Cost-based transfer pricing
In the lack of perfectly developed market-price, majority of the companies base their pricing on the manufacturing cost of the supplying sub-entity. The most prominent methods employed include: full cost, cost-plus, variable cost plus lump sum charge, dual transfer prices, variable cost plus opportunity cost. One possible restraint of full-cost-based transfer prices derives from the fact that they can yield to suboptimal conclusions for the organization as a whole. Transferring products internally at incremental cost possess the following properties: attains goal congruence; not useful for evaluating subunit performance since transfer price fails to exceed full costs.
Transferring products internally at incremental cost fails to preserve subunit autonomy since it is rule-based and some divisions have no say in and, thus, no capability to set the transfer price. However, transferring products internally at incremental cost will motivate management effort if based on budgeted costs (actual costs are comparable to budgeted costs). If, however, the transfers are grounded are based on actual costs, Pear Ltd possess little incentive to control costs. Although, neither approach can be cited to be perfect, negotiated transfer pricing possesses more favourable properties compared to the cost-based transfer pricing. Both transfer-pricing approaches attain goal congruence; however, bargained transfer pricing assists in the estimation of subunit performance, stimulates management action, and conserves subunit autonomy, while the transfer price remain based on incremental costs fails to attain these objectives.

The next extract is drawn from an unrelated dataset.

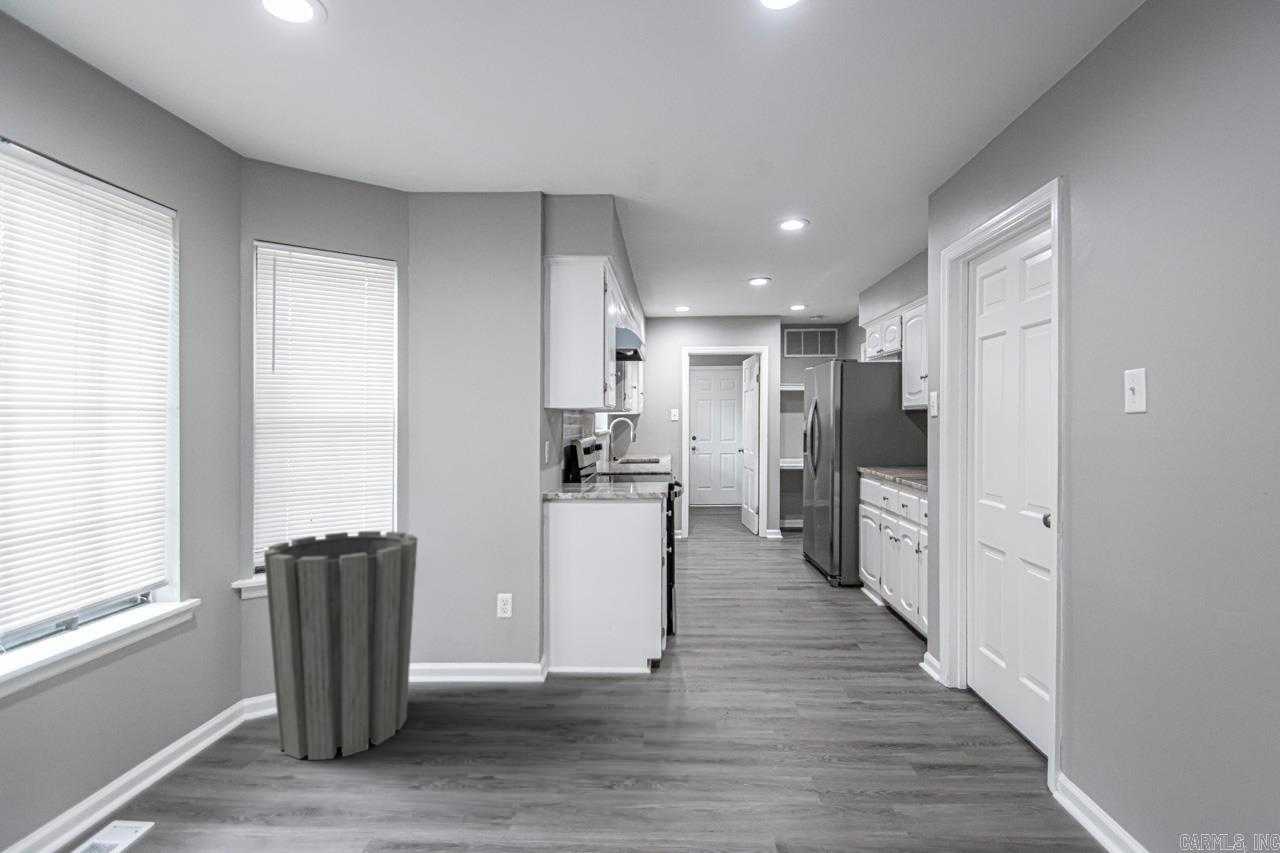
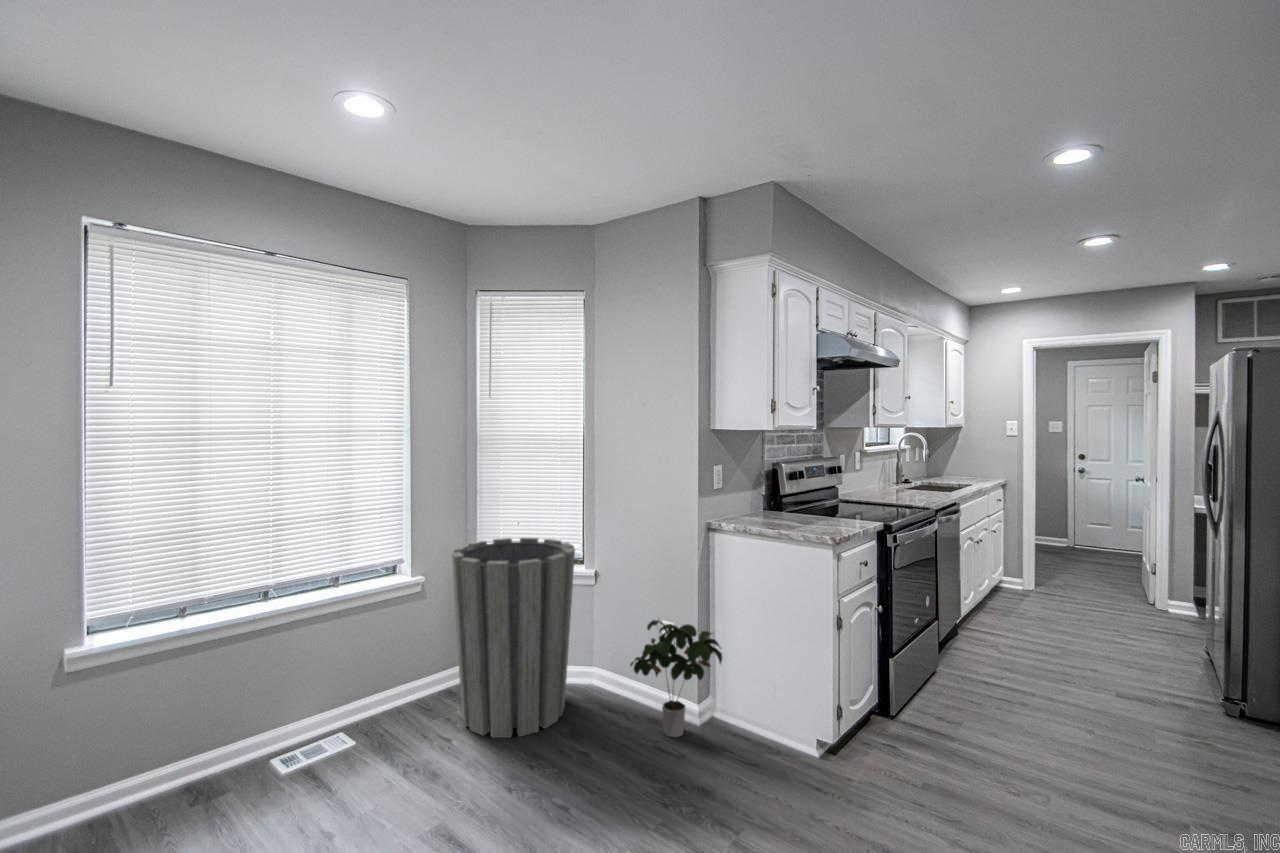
potted plant: none [478,588,575,697] -> present [630,620,723,737]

The benefits of utilization of alternative methods of transfer pricing between responsibility centres is that the operating managers possess the incentives to closely weigh and conduct cost-benefit analysis prior to requesting group’s services or products. Similarly, the operating managers possess an inducement to pursue the job and the development undertaken by the responsibility centres. Decentralization would encourage plant managers to enhance output so as to achieve the highest profitability, and inspire plant managers to track cost cutting measures that would increase margins. Manufacturing managers would be equally motivated to design their operations as per the criteria that satisfy the marketing manager’s approval, hence enhancing cooperation between the responsibility centres.
The problem that emanate from adoption of alternative transfer pricing by Pear Ltd’s central management is that the contract may necessitate extensive internal negotiations with regard to cost, time, and technical specification. Similarly, Pear Ltd’s divisions need to consistently “sell” their services or products to the operating division and this could possibly result in loss of morale. To the degree that the focal point of the responsibility centres is on short-term schemes stipulated by the operating divisions, the current arrangement would lead to goal congruence and motivation. Goal congruence is attained since both the central management (operating divisions) and the responsibility centres are motivated to work the organizational goals such as enhancing the environment. The operating divisions would be highly motivated to utilize the services of the responsibility centres so as to attain the objectives outlined for them by the administration.